**WHAT THE TASK REQUIRES:**
Give again, word for word, each line below starting at the one that contains "(wire (pts (xy 125.73" and ending at the one that contains "(uuid 1ca99761-df9c-4559-9898-3f4548e558f8)".
- Opening Delimiter -
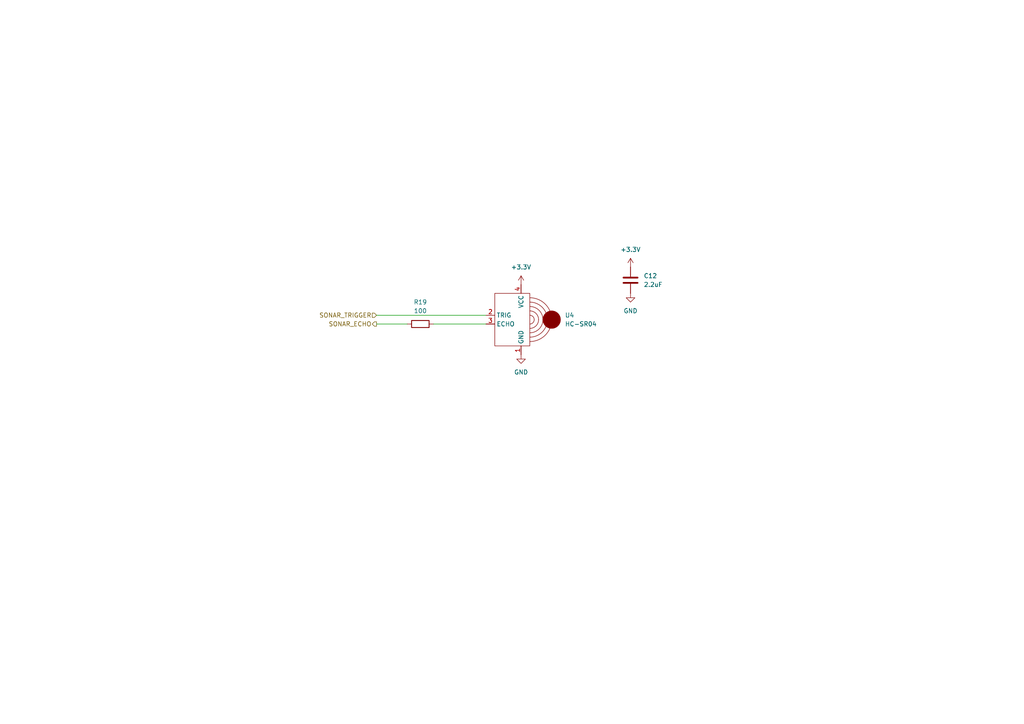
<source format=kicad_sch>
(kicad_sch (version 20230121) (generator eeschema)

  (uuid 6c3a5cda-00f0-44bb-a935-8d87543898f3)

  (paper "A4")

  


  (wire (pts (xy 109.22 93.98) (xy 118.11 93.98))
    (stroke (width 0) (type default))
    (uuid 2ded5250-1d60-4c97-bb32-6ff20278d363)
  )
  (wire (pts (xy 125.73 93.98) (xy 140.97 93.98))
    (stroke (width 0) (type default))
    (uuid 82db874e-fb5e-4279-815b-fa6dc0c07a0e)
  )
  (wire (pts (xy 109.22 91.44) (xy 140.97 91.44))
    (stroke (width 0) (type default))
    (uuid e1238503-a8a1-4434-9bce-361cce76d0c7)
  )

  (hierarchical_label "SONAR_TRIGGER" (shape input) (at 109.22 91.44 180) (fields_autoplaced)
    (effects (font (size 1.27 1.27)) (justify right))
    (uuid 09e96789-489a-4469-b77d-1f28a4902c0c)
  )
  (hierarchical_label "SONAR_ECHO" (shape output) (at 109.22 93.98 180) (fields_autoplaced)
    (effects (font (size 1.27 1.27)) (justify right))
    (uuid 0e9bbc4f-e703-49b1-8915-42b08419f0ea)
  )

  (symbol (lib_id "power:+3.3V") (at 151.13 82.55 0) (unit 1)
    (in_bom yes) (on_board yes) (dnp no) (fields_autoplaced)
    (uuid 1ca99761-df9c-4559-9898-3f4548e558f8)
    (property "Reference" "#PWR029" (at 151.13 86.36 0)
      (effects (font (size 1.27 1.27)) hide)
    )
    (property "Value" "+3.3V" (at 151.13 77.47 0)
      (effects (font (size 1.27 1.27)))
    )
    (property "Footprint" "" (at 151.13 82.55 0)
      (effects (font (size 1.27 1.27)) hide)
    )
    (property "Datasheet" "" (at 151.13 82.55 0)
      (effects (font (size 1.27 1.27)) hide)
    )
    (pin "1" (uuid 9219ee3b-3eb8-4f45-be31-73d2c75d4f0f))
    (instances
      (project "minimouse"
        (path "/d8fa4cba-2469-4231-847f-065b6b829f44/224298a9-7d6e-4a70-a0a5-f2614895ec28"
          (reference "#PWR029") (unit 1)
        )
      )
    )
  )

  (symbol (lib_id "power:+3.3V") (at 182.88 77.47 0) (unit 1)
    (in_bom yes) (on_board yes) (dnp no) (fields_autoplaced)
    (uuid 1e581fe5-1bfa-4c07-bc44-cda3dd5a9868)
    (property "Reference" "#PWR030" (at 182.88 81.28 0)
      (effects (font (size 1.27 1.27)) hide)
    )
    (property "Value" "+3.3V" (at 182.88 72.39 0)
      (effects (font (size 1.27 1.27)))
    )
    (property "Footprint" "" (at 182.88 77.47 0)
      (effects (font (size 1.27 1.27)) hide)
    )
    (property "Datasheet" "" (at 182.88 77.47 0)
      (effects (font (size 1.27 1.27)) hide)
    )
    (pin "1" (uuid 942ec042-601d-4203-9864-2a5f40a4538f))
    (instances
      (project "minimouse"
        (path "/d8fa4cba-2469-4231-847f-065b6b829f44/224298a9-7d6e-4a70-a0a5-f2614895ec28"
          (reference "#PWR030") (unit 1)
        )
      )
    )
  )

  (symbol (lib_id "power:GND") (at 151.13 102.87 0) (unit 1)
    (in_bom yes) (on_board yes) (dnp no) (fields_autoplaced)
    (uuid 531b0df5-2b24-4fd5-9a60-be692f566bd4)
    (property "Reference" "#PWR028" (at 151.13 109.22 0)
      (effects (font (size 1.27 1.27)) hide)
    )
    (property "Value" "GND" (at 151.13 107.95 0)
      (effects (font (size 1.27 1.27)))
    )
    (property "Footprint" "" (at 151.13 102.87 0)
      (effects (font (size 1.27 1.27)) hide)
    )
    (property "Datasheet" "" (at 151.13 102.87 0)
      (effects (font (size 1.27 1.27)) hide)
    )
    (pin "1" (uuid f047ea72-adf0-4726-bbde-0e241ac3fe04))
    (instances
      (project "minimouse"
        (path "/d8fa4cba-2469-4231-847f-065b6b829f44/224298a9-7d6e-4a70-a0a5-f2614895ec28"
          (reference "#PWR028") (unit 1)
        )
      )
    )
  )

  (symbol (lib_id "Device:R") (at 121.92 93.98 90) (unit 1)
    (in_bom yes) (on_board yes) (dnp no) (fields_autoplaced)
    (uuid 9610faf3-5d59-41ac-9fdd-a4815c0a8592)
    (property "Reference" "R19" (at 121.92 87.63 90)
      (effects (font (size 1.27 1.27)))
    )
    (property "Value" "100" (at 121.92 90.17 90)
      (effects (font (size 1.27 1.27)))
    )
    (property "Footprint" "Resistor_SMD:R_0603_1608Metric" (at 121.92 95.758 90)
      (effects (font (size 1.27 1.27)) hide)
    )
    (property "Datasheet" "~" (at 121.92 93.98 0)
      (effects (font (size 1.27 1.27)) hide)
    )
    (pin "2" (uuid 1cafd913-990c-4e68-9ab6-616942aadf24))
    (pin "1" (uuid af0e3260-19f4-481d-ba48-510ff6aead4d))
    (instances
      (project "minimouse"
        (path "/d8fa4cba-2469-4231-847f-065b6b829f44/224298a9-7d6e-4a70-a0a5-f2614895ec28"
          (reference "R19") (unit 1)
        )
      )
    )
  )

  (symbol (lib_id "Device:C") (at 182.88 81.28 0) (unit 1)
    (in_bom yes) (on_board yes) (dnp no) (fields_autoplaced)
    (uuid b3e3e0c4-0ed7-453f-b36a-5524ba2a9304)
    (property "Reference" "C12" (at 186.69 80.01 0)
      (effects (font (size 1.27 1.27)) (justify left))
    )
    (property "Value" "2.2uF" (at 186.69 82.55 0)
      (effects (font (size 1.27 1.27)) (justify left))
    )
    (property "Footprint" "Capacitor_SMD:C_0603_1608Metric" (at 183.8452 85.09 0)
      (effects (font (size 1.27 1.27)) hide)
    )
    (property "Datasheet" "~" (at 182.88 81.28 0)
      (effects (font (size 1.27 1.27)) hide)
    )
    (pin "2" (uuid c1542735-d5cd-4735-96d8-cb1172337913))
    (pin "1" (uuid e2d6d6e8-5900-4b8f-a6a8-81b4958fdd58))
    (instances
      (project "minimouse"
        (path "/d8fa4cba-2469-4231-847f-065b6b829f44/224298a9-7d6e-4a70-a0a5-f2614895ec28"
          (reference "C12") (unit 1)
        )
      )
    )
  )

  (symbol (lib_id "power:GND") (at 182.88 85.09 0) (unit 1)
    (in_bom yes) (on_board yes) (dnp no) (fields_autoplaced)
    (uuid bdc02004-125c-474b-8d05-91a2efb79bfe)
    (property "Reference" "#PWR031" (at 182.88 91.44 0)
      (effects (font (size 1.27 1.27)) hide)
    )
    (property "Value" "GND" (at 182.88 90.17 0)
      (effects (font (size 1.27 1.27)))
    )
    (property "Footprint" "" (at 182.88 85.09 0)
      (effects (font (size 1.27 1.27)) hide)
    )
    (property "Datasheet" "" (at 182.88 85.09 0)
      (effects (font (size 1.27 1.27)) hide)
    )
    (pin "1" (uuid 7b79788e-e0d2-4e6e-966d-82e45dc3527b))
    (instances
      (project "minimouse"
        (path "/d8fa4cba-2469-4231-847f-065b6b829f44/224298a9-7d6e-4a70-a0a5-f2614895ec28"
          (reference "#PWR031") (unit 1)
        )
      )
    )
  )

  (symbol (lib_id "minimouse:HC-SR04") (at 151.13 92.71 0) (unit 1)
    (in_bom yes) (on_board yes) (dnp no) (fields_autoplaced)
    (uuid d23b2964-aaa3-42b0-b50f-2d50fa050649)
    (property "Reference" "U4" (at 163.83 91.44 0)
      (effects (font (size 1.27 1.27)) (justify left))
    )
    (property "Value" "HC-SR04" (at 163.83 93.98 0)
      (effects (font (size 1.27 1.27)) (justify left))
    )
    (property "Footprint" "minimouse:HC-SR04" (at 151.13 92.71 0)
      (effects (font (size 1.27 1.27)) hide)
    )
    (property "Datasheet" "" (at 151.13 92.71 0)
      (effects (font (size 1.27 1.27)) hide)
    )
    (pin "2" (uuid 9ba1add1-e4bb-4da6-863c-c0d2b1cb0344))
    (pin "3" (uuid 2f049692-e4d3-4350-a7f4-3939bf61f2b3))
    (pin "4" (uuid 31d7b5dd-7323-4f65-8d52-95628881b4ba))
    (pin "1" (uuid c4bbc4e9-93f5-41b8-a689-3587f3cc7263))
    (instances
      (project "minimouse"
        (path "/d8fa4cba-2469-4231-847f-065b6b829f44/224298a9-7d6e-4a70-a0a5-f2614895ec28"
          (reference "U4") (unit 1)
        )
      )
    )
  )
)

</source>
- Closing Delimiter -
**RESPONSE AREA:**
  (wire (pts (xy 125.73 93.98) (xy 140.97 93.98))
    (stroke (width 0) (type default))
    (uuid 82db874e-fb5e-4279-815b-fa6dc0c07a0e)
  )
  (wire (pts (xy 109.22 91.44) (xy 140.97 91.44))
    (stroke (width 0) (type default))
    (uuid e1238503-a8a1-4434-9bce-361cce76d0c7)
  )

  (hierarchical_label "SONAR_TRIGGER" (shape input) (at 109.22 91.44 180) (fields_autoplaced)
    (effects (font (size 1.27 1.27)) (justify right))
    (uuid 09e96789-489a-4469-b77d-1f28a4902c0c)
  )
  (hierarchical_label "SONAR_ECHO" (shape output) (at 109.22 93.98 180) (fields_autoplaced)
    (effects (font (size 1.27 1.27)) (justify right))
    (uuid 0e9bbc4f-e703-49b1-8915-42b08419f0ea)
  )

  (symbol (lib_id "power:+3.3V") (at 151.13 82.55 0) (unit 1)
    (in_bom yes) (on_board yes) (dnp no) (fields_autoplaced)
    (uuid 1ca99761-df9c-4559-9898-3f4548e558f8)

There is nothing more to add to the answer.